Source: https://en.wikipedia.org/wiki/Streisand_effect

3 comments

I believe the Streisand effect is usually false. 99% of the time censorship works, and you only hear about the rare 1% of times when the public found out.

Particularly I'm familiar with moderating a large subreddit. It's amazing what mods can get away with, and users have no clue. Since all removals are silent. So many people shadowbanned and have no idea and just keep commenting like normal.

A search with bing for 'uc davis' highlights three recent articles written about their coverup. Streisand's effect indeed!
...with Bing?
The article describes how the SEO firm specifically targeted Google search results, so yes, I'd run that search with Bing too.
Yeah come on get with the program. The consultants told us we have to use Google services so their search engine will like us.
why would you mention a specific search engine?
If a tester entered a bug and you can't repro because the bug doesn't specify the environment, you'd rip 'em a new one. But someone uses two measly words to describe their test environment in this case, and now you question them about their eloquence?

Or maybe I have you wrong, so I'll ask: why would you ask why someone mentioned a specific search engine?

Assignment 1
Copy everything in the Streisand effect comments from "I believe the" down to "commenting like normal.", switching "censorship" to "suppression".
The text and the records come from separate sources.

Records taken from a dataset
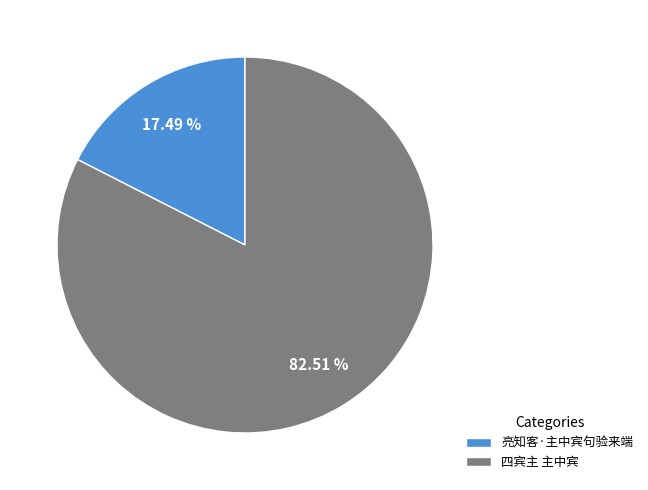

Approximately how many times larger is the value at 四宾主 主中宾 compared to 亮知客·主中宾句验来端?

4.7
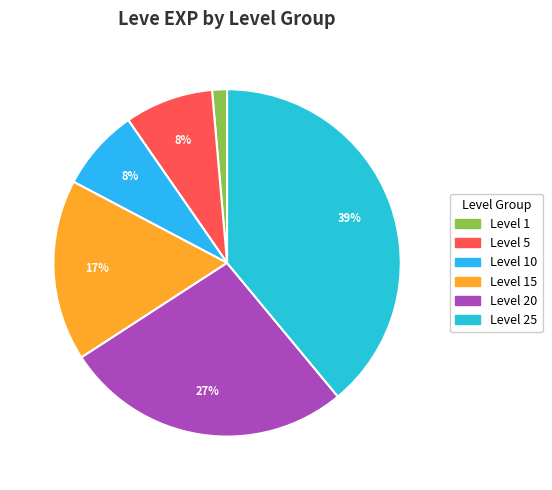

How many slices are in this pie chart?

6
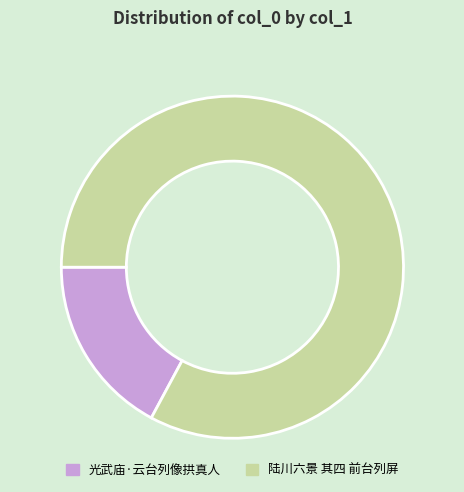

Which slice is the largest?

陆川六景 其四 前台列屏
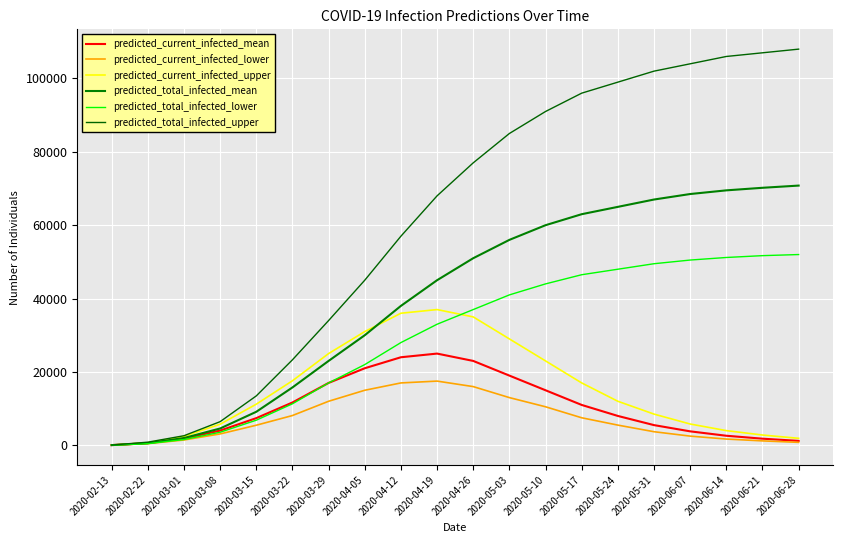

How many lines are shown in the chart?

6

Assignment 2
Transcribe every line of the dataset records, omitting the pictures.

Answer section 1
I believe the Streisand effect is usually false. 99% of the time suppression works, and you only hear about the rare 1% of times when the public found out.

Particularly I'm familiar with moderating a large subreddit. It's amazing what mods can get away with, and users have no clue. Since all removals are silent. So many people shadowbanned and have no idea and just keep commenting like normal.

Answer section 2
Approximately how many times larger is the value at 四宾主 主中宾 compared to 亮知客·主中宾句验来端?

4.7

How many slices are in this pie chart?

6

Which slice is the largest?

陆川六景 其四 前台列屏

How many lines are shown in the chart?

6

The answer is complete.